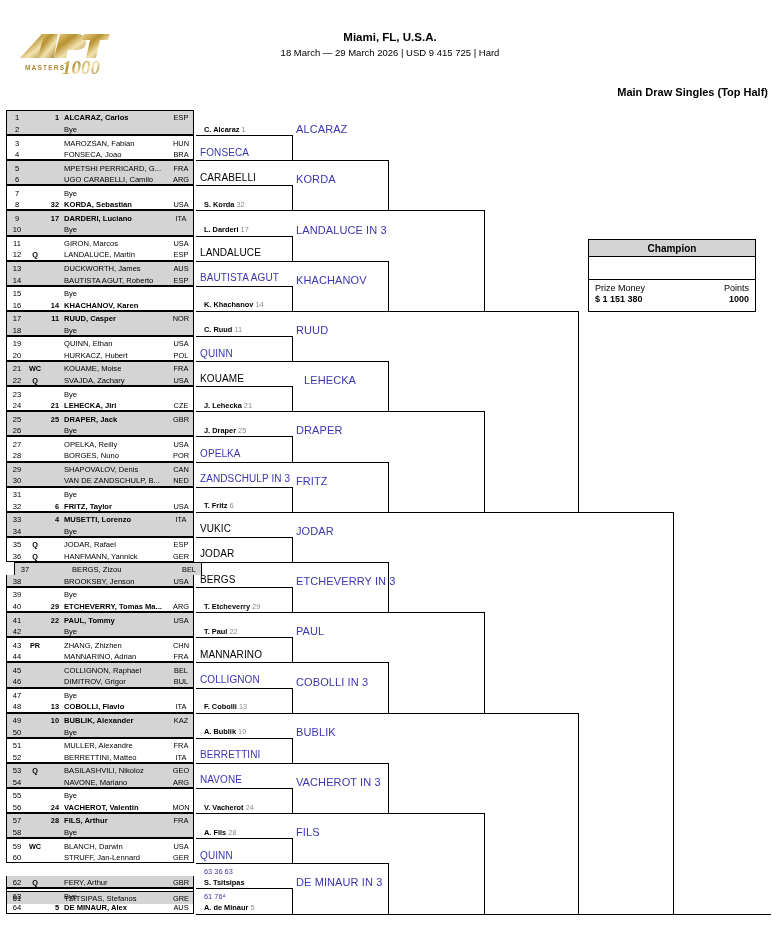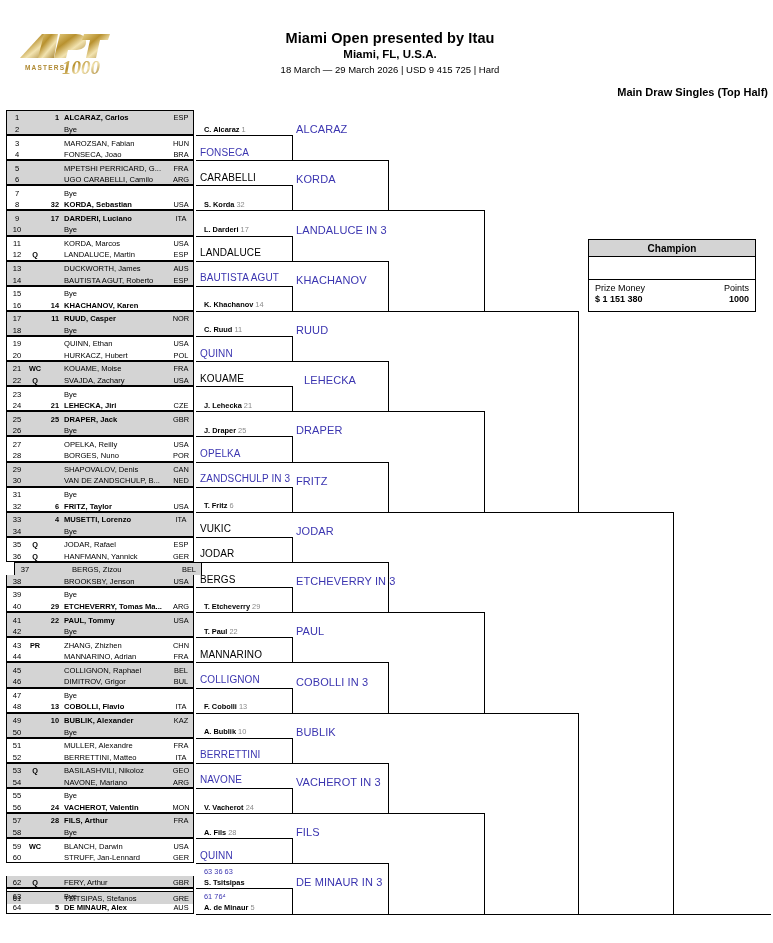--- a/index.html
+++ b/index.html
@@ -142,21 +142,20 @@
           <path d="M46 6 L62 6 Q72 6 72 14 Q72 22 60 22 L54 22 L52 30 L40 30 Z
                    M56 11 L62 11 Q66 11 66 14 Q66 17 61 17 L55 17 Z"></path>
           <path d="M70 6 L96 6 L94 12 L86 12 L82 30 L72 30 L76 12 L68 12 Z"></path>
         </g>
         <text x="11" y="42" font-family="'Liberation Sans',sans-serif" font-size="6.5" font-weight="bold" fill="#b08a33" letter-spacing="1.2">MASTERS</text>
         <text x="48" y="46" font-family="'Liberation Serif',serif" font-style="italic" font-size="19" font-weight="bold" fill="url(#gold)">1000</text>
       </svg>
     </div>
 
     <div id="title-block">
-      <div id="tourn-name">Miami Open presented by Itau</div>
       <div id="tourn-city">Miami, FL, U.S.A.</div>
       <div id="tourn-meta">18 March — 29 March 2026 | USD 9 415 725 | Hard</div>
     </div>
 
 
     <div id="draw-label">Main Draw Singles (Top Half)</div>
   </div>
 
   <div id="draw">
 
@@ -228,21 +227,21 @@
           <span class="c-num">10</span>
           <span class="c-note"></span>
           <span class="c-seed"></span>
           <span class="c-name">Bye</span>
           <span class="c-ctry"></span>
         </div>
         <div class="r1-row topedge" style="top: 125.55px;">
           <span class="c-num">11</span>
           <span class="c-note"></span>
           <span class="c-seed"></span>
-          <span class="c-name">KORDA, Marcos</span>
+          <span class="c-name">GIRON, Marcos</span>
           <span class="c-ctry">USA</span>
         </div>
         <div class="r1-row botedge" style="top: 138.105px;">
           <span class="c-num">12</span>
           <span class="c-note">Q</span>
           <span class="c-seed"></span>
           <span class="c-name">LANDALUCE, Martin</span>
           <span class="c-ctry">ESP</span>
         </div>
         <div class="r1-row shade topedge" style="top: 150.66px;">

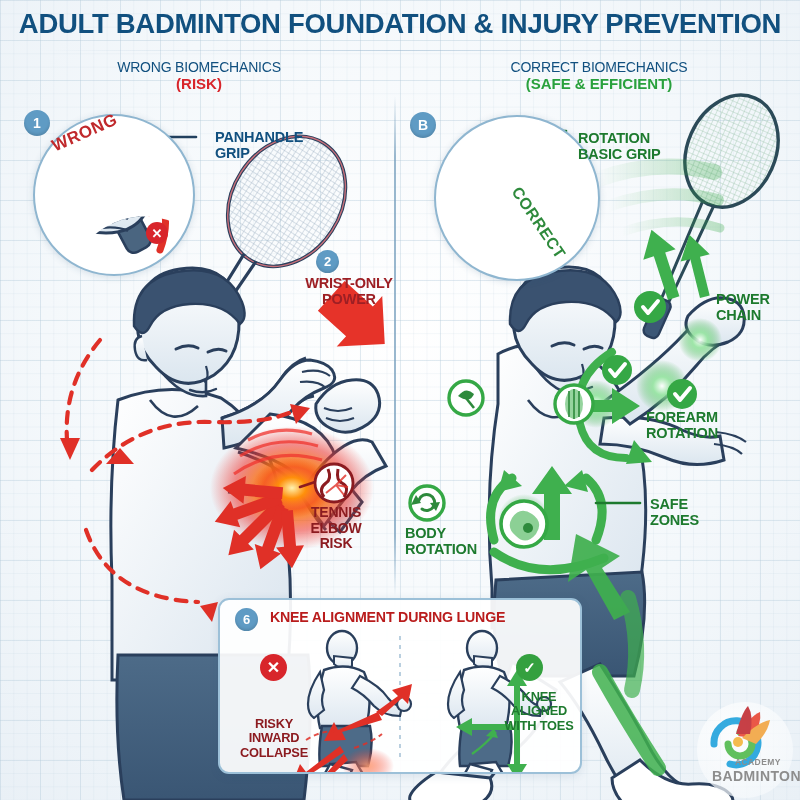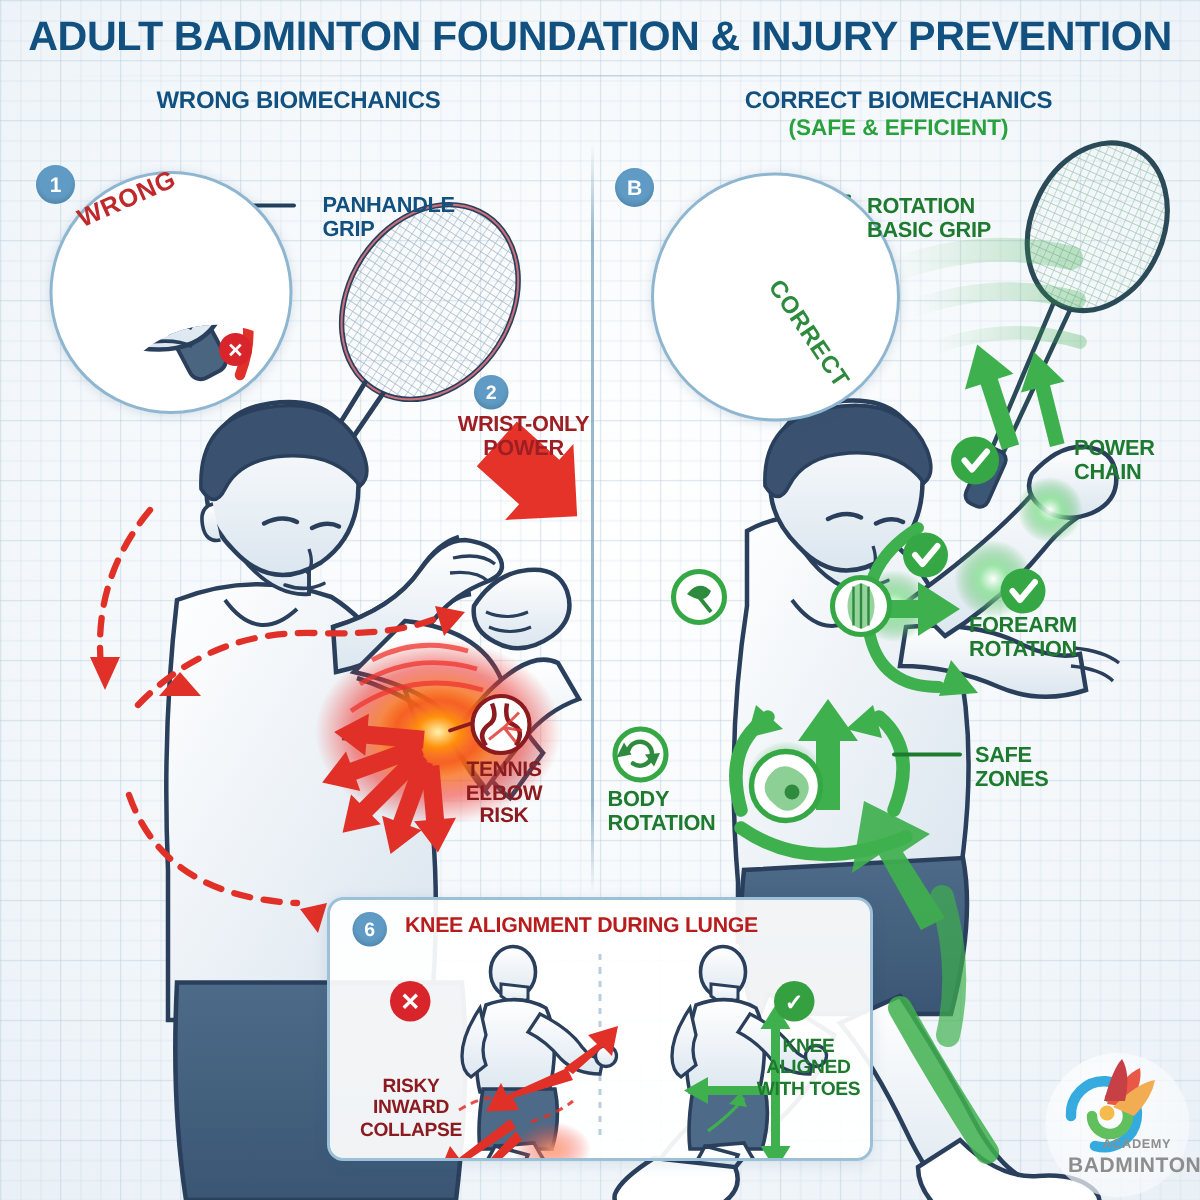--- a/index.html
+++ b/index.html
@@ -16,21 +16,21 @@
   }
   
   #title{
     position:absolute;left:0;top:10px;width:800px;text-align:center;
     font-size:27.5px;font-weight:bold;letter-spacing:-.3px;
     color:#11507f;line-height:1.05;
   }
   #hr{position:absolute;left:40px;top:50px;width:720px;height:1px;
       background:linear-gradient(90deg,rgba(150,180,205,0),rgba(150,180,205,.55),rgba(150,180,205,0));}
   .colhead{position:absolute;top:59px;width:390px;text-align:center;}
-  .colhead .main{font-size:16px;font-weight:bold;color:#11507f;letter-spacing:-.2px;line-height:1.15;}
+  .colhead .main{font-size:14px;font-weight:normal;color:#11507f;letter-spacing:-.2px;line-height:1.15;}
   .colhead .sub{font-size:15px;font-weight:bold;line-height:1.2;}
   #head-left{left:4px;} #head-right{left:404px;}
   #head-left .sub{color:#d8252b;} #head-right .sub{color:#29a13d;}
   #vdiv{position:absolute;left:394px;top:96px;width:2px;height:500px;
         background:linear-gradient(180deg,rgba(120,160,190,0),rgba(120,160,190,.75) 12%,rgba(120,160,190,.75) 88%,rgba(120,160,190,0));}
   
   .lbl{position:absolute;font-weight:bold;line-height:1.12;letter-spacing:-.2px;}
   .lbl.blue{color:#11507f;} .lbl.red{color:#8c1b20;} .lbl.green{color:#1d7a2e;}
   .badge{position:absolute;width:26px;height:26px;border-radius:50%;
          background:#5f9bc4;color:#fff;font-weight:bold;font-size:14px;
@@ -67,20 +67,21 @@
 </head>
 <body>
 
 <div id="poster">
 
   <div id="title">ADULT BADMINTON FOUNDATION &amp; INJURY PREVENTION</div>
   <div id="hr"></div>
 
   <div class="colhead" id="head-left">
     <div class="main">WRONG BIOMECHANICS</div>
+    <div class="sub">(RISK)</div>
   </div>
   <div class="colhead" id="head-right">
     <div class="main">CORRECT BIOMECHANICS</div>
     <div class="sub">(SAFE &amp; EFFICIENT)</div>
   </div>
   <div id="vdiv"></div>
 
   <svg class="abs" width="800" height="800" style="pointer-events:none">
     <defs>
       <linearGradient id="skin" x1="0" y1="0" x2="0" y2="1">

PROBLEM REQUIREMENTS: Restate each entry word for word. Omit every picture.

COMPLETED TASK:
--- a/index.html
+++ b/index.html
@@ -142,21 +142,20 @@
           <path d="M46 6 L62 6 Q72 6 72 14 Q72 22 60 22 L54 22 L52 30 L40 30 Z
                    M56 11 L62 11 Q66 11 66 14 Q66 17 61 17 L55 17 Z"></path>
           <path d="M70 6 L96 6 L94 12 L86 12 L82 30 L72 30 L76 12 L68 12 Z"></path>
         </g>
         <text x="11" y="42" font-family="'Liberation Sans',sans-serif" font-size="6.5" font-weight="bold" fill="#b08a33" letter-spacing="1.2">MASTERS</text>
         <text x="48" y="46" font-family="'Liberation Serif',serif" font-style="italic" font-size="19" font-weight="bold" fill="url(#gold)">1000</text>
       </svg>
     </div>
 
     <div id="title-block">
-      <div id="tourn-name">Miami Open presented by Itau</div>
       <div id="tourn-city">Miami, FL, U.S.A.</div>
       <div id="tourn-meta">18 March — 29 March 2026 | USD 9 415 725 | Hard</div>
     </div>
 
 
     <div id="draw-label">Main Draw Singles (Top Half)</div>
   </div>
 
   <div id="draw">
 
@@ -228,21 +227,21 @@
           <span class="c-num">10</span>
           <span class="c-note"></span>
           <span class="c-seed"></span>
           <span class="c-name">Bye</span>
           <span class="c-ctry"></span>
         </div>
         <div class="r1-row topedge" style="top: 125.55px;">
           <span class="c-num">11</span>
           <span class="c-note"></span>
           <span class="c-seed"></span>
-          <span class="c-name">KORDA, Marcos</span>
+          <span class="c-name">GIRON, Marcos</span>
           <span class="c-ctry">USA</span>
         </div>
         <div class="r1-row botedge" style="top: 138.105px;">
           <span class="c-num">12</span>
           <span class="c-note">Q</span>
           <span class="c-seed"></span>
           <span class="c-name">LANDALUCE, Martin</span>
           <span class="c-ctry">ESP</span>
         </div>
         <div class="r1-row shade topedge" style="top: 150.66px;">

--- a/index.html
+++ b/index.html
@@ -16,21 +16,21 @@
   }
   
   #title{
     position:absolute;left:0;top:10px;width:800px;text-align:center;
     font-size:27.5px;font-weight:bold;letter-spacing:-.3px;
     color:#11507f;line-height:1.05;
   }
   #hr{position:absolute;left:40px;top:50px;width:720px;height:1px;
       background:linear-gradient(90deg,rgba(150,180,205,0),rgba(150,180,205,.55),rgba(150,180,205,0));}
   .colhead{position:absolute;top:59px;width:390px;text-align:center;}
-  .colhead .main{font-size:16px;font-weight:bold;color:#11507f;letter-spacing:-.2px;line-height:1.15;}
+  .colhead .main{font-size:14px;font-weight:normal;color:#11507f;letter-spacing:-.2px;line-height:1.15;}
   .colhead .sub{font-size:15px;font-weight:bold;line-height:1.2;}
   #head-left{left:4px;} #head-right{left:404px;}
   #head-left .sub{color:#d8252b;} #head-right .sub{color:#29a13d;}
   #vdiv{position:absolute;left:394px;top:96px;width:2px;height:500px;
         background:linear-gradient(180deg,rgba(120,160,190,0),rgba(120,160,190,.75) 12%,rgba(120,160,190,.75) 88%,rgba(120,160,190,0));}
   
   .lbl{position:absolute;font-weight:bold;line-height:1.12;letter-spacing:-.2px;}
   .lbl.blue{color:#11507f;} .lbl.red{color:#8c1b20;} .lbl.green{color:#1d7a2e;}
   .badge{position:absolute;width:26px;height:26px;border-radius:50%;
          background:#5f9bc4;color:#fff;font-weight:bold;font-size:14px;
@@ -67,20 +67,21 @@
 </head>
 <body>
 
 <div id="poster">
 
   <div id="title">ADULT BADMINTON FOUNDATION &amp; INJURY PREVENTION</div>
   <div id="hr"></div>
 
   <div class="colhead" id="head-left">
     <div class="main">WRONG BIOMECHANICS</div>
+    <div class="sub">(RISK)</div>
   </div>
   <div class="colhead" id="head-right">
     <div class="main">CORRECT BIOMECHANICS</div>
     <div class="sub">(SAFE &amp; EFFICIENT)</div>
   </div>
   <div id="vdiv"></div>
 
   <svg class="abs" width="800" height="800" style="pointer-events:none">
     <defs>
       <linearGradient id="skin" x1="0" y1="0" x2="0" y2="1">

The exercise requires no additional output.